TASK REQUIREMENTS =>
Revise the records from the start through the line containing "7: (274, 15)", replacing "top-left" with "upper-left" and leaving everything else unchanged. Leave the pictures out of your answer.

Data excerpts
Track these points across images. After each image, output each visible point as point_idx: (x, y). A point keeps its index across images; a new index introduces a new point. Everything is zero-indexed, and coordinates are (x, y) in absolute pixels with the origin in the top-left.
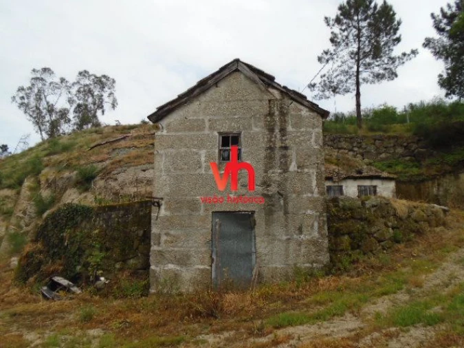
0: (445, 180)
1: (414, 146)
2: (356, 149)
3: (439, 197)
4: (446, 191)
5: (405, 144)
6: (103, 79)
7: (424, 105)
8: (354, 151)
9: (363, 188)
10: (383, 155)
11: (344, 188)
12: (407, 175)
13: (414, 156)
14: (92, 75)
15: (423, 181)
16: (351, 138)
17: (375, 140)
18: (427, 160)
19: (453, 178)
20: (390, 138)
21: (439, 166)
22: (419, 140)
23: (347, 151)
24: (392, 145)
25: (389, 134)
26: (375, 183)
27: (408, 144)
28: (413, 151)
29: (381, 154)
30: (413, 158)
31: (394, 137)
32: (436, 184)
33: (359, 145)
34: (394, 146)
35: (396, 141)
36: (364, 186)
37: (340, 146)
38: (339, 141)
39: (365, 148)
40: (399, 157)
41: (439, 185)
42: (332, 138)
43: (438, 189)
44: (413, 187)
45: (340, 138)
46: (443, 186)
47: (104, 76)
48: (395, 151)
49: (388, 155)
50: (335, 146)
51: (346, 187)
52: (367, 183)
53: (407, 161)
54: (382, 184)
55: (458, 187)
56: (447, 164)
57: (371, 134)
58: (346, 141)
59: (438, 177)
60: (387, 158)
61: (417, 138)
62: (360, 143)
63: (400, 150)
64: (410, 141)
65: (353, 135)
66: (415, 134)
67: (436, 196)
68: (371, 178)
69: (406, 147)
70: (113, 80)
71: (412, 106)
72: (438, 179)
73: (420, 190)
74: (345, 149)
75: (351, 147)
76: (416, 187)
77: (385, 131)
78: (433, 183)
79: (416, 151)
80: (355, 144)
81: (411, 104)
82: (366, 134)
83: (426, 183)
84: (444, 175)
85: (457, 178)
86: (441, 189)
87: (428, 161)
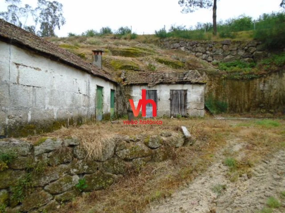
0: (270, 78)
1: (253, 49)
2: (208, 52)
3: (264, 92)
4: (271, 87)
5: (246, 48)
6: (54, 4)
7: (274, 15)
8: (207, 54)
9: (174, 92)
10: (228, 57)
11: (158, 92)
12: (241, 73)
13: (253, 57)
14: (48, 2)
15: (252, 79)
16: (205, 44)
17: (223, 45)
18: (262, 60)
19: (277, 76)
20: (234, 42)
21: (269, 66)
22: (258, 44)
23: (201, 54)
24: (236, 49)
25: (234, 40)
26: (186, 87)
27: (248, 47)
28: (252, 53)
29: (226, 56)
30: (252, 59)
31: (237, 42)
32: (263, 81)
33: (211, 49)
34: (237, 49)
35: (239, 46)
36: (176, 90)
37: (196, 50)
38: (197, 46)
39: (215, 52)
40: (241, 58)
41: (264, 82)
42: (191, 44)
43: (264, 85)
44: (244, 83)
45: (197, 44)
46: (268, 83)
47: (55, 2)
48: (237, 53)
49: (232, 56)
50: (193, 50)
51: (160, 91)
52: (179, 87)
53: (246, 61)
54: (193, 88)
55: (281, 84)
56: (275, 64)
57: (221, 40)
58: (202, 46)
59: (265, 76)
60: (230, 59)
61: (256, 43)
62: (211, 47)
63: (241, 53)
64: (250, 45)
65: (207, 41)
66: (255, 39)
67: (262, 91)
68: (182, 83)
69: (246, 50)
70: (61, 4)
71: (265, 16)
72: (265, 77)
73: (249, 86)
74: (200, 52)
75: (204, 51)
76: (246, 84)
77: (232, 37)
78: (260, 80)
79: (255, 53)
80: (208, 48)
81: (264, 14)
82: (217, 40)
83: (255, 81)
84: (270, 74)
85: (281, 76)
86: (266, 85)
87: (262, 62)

YOUR SOLUTION =>
Track these points across images. After each image, output each visible point as point_idx: (x, y). A point keeps its index across images; a new index introduces a new point. Everything is zero-indexed, and coordinates are (x, y) in absolute pixels with the origin in the upper-left.
0: (445, 180)
1: (414, 146)
2: (356, 149)
3: (439, 197)
4: (446, 191)
5: (405, 144)
6: (103, 79)
7: (424, 105)
8: (354, 151)
9: (363, 188)
10: (383, 155)
11: (344, 188)
12: (407, 175)
13: (414, 156)
14: (92, 75)
15: (423, 181)
16: (351, 138)
17: (375, 140)
18: (427, 160)
19: (453, 178)
20: (390, 138)
21: (439, 166)
22: (419, 140)
23: (347, 151)
24: (392, 145)
25: (389, 134)
26: (375, 183)
27: (408, 144)
28: (413, 151)
29: (381, 154)
30: (413, 158)
31: (394, 137)
32: (436, 184)
33: (359, 145)
34: (394, 146)
35: (396, 141)
36: (364, 186)
37: (340, 146)
38: (339, 141)
39: (365, 148)
40: (399, 157)
41: (439, 185)
42: (332, 138)
43: (438, 189)
44: (413, 187)
45: (340, 138)
46: (443, 186)
47: (104, 76)
48: (395, 151)
49: (388, 155)
50: (335, 146)
51: (346, 187)
52: (367, 183)
53: (407, 161)
54: (382, 184)
55: (458, 187)
56: (447, 164)
57: (371, 134)
58: (346, 141)
59: (438, 177)
60: (387, 158)
61: (417, 138)
62: (360, 143)
63: (400, 150)
64: (410, 141)
65: (353, 135)
66: (415, 134)
67: (436, 196)
68: (371, 178)
69: (406, 147)
70: (113, 80)
71: (412, 106)
72: (438, 179)
73: (420, 190)
74: (345, 149)
75: (351, 147)
76: (416, 187)
77: (385, 131)
78: (433, 183)
79: (416, 151)
80: (355, 144)
81: (411, 104)
82: (366, 134)
83: (426, 183)
84: (444, 175)
85: (457, 178)
86: (441, 189)
87: (428, 161)
0: (270, 78)
1: (253, 49)
2: (208, 52)
3: (264, 92)
4: (271, 87)
5: (246, 48)
6: (54, 4)
7: (274, 15)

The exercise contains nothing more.